Problem requirements:
Each of the lines from the one that contains "بيان مشترك تضامنا مع الرفيق حمّه" to the end of the entries below should be output exactly.

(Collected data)
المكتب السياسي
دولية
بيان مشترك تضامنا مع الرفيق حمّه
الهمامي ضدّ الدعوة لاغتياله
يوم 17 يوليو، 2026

Completed task:
بيان مشترك تضامنا مع الرفيق حمّه
الهمامي ضدّ الدعوة لاغتياله
يوم 17 يوليو، 2026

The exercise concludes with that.